Empire Strikes Back
Seven months in residence, Empire had started souring on me: miscreant neighbors, chained, howling dogs, multiple near-attack level encounters with loose vicious dogs and their dumbshit owners, human grotesqueries, and shattering scenes of homelessness, including men and women in their 70s, possibly 80s.
Elmer rousted me from reading a French mystery on the back patio. He wanted to move. I leashed him, stashed a folding knife in my pocket, and we ventured out for a walk.
I chose the sloping, unpaved and potholed “street” that ran behind my house. A quick roll call of what I would observe: abandoned and dilapidated houses, rusted boats, broken trailers, RVs, busses, trucks, forklifts that were never moving again, more boats, and other shit strewn and splayed in yards.
I had to stay alert on this route.
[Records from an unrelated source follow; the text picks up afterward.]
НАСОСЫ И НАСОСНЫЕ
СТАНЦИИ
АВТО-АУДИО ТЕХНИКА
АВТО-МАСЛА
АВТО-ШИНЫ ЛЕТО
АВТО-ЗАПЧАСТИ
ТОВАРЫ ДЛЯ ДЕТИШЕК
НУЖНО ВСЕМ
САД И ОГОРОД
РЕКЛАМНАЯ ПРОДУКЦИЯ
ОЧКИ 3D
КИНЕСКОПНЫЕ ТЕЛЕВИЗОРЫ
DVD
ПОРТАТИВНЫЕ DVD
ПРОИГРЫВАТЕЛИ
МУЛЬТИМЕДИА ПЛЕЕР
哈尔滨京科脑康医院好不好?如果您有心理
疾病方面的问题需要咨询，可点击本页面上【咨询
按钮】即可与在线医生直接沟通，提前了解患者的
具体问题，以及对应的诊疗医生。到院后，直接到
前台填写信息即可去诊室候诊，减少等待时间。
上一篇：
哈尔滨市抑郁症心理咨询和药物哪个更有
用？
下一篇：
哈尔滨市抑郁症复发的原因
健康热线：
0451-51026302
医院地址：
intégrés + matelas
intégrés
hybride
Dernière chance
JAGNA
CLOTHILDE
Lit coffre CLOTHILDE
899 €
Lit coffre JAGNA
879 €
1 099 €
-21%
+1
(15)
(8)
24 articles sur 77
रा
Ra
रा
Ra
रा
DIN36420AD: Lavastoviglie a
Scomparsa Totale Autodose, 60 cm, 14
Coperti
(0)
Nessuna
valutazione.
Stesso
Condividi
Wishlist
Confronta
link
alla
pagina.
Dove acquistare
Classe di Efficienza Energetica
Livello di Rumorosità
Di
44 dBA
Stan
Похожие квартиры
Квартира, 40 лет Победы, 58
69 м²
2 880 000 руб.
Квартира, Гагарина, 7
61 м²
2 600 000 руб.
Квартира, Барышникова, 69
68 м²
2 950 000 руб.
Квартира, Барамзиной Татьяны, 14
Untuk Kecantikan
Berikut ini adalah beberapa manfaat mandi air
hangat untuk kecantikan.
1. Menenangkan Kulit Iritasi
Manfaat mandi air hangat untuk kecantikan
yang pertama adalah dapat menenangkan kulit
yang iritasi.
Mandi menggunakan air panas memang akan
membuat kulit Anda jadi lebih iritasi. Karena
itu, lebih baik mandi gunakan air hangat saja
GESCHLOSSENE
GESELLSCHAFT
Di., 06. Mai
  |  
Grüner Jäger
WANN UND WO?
It was not like a beach walk where you can release your mind to the ocean and dive into the creative mind.
Something white and shiny to my right caught my eye. We headed toward it.
It was a new street library! Days or weeks old. Someone in Empire had erected one of the finest and most spacious street libraries I’d ever encountered in Oregon and I am an expert on such structures.
How in the name of John Steinbeck had a homeowner built such a marvel in this place, undoubtedly the most unlikeliest locale in Oregon for a street library or the entire United States for that matter?
It couldn’t possibly exist here, but here it was, because one of my neighbors gives a shit about Empire.
I checked the stock—a few crap thrillers, bodice rippers and kids’ books. The cupboard was definitely bare.
It wouldn’t be 24 hours from now! I’d cull my library as soon as we got home. A few of my titles would also be among my donations.
I smiled as I closed the doors and fastened the latch. I made a mental note of the home;s address. The residents would be receiving and funky and anonymous postcard of thanks.
My sourness dissipated and it was onward with Elmer into my new life in Empire.